Aunque muchos mueren ensartados en las lanzas y quemados por el fuego, al atacar todos a la vez, no queda otra que apretar los dientes y empujar. En cuestión de segundos se produce una montonera, donde miles de atacantes son frenados por once firmes escudos, que oponen resistencia. La misma masa de hombres provocan una situación bloqueada donde nadie se puede mover por el empuje de unos contra otros. Los atacantes más retrasados empujan a los primeros y estos caen al suelo muertos por las espadas de los defensores, lo que provoca una barrera humana infranqueable. Los defensores mantienen los escudos firmes soportando la presión de los muertos que van apilándose a sus pies y protegiendo al compañero que viajaba libre, dentro del círculo. Éste, hacha en mano, golpea las vigas maestras que soportan la estructura de la torre de asalto. Mientras los enemigos escupen violencia y empujan impotentes por la cantidad de cuerpos apilados que les impiden llegar hasta los escudos, el del hacha, implacable, va consiguiendo su objetivo.

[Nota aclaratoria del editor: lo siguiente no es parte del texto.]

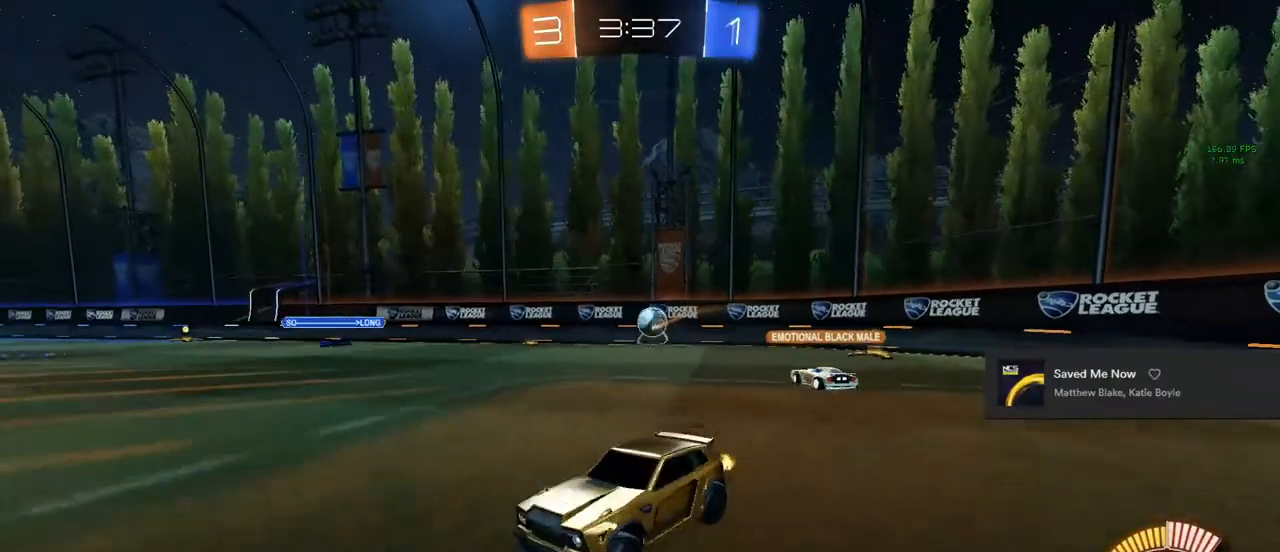
{"buttons": ["R2"], "left_stick": "left", "right_stick": "center", "events": []}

Derribar la torre de asalto.
Desde la azotea, el alcalde reconoce impresionado, la valentía y la intrepidez de los doce, que están poniendo en apuros al temible ejército que lleva semanas asediando su ciudad:
—Pero esto no puede acabar bien, aunque consigan derribar esa torre, hay treinta más y nunca podrán salir vivos de ahí.
La reina madre mira al alcalde sin hablar. No hace falta. Sus conclusiones son acertadas. Los valientes no volverán y la acción que llevan a cabo es como un grano en un pajar, pero...
La torre esta a punto de caer. Los atacantes se dan cuenta tarde y muchos gritan impotentes a sus compañeros, para que los dejen huir, pero todos andan apretados unos contra otros y nadie puede moverse en un radio de unos cien metros.
La torre cruje.
El último hachazo.
La torre cae.
El estruendo es bestial y la masa de madera aplasta en su caída a todo el que anda cerca. Unos doscientos enemigos entre heridos y muertos causan baja en el temible ejército acosador, en cuestión de unos instantes.
El grupo de doce también ha sido diezmado. Tres valientes no han podido evitar ser alcanzados por la caída de la torre y han abandonado la tierra de los vivos. El resto se reagrupa rápidamente y corre hacia el barranco que discurre al Este. El enemigo lo ve y reacciona tras ellos, saltando por encima de cadáveres y sorteando los restos de la torre caída. Cuando llegan a unos metros del barranco, el senescal se detiene y ordena:
-¡Barrera de escudos!
El grupo adquiere de nuevo la formación anterior, unos pegados a otros, sólidamente, como un solo hombre. Esperan la nueva y más rabiosa embestida de los enemigos que los persiguen y los rodean. Por los cuatro costados se abalanzan furiosos contra la formación. Como anteriormente, pronto se bloquean unos a otros, empujándose y apretandose contra los escudos. Sin embargo la oposición no es tan estática como debajo de la torre, sino que con un esfuerzo descomunal, los escudos logran avanzar en dirección al barranco. Ligeramente van arrastrando con ellos a los adversarios que ciegos por la pasión de la batalla y las ganas de arrancar sus cabezas, no se dan cuenta que, poco a poco, el terreno firme se está estrechando y comienzan a caer, despeñandose barranco a bajo.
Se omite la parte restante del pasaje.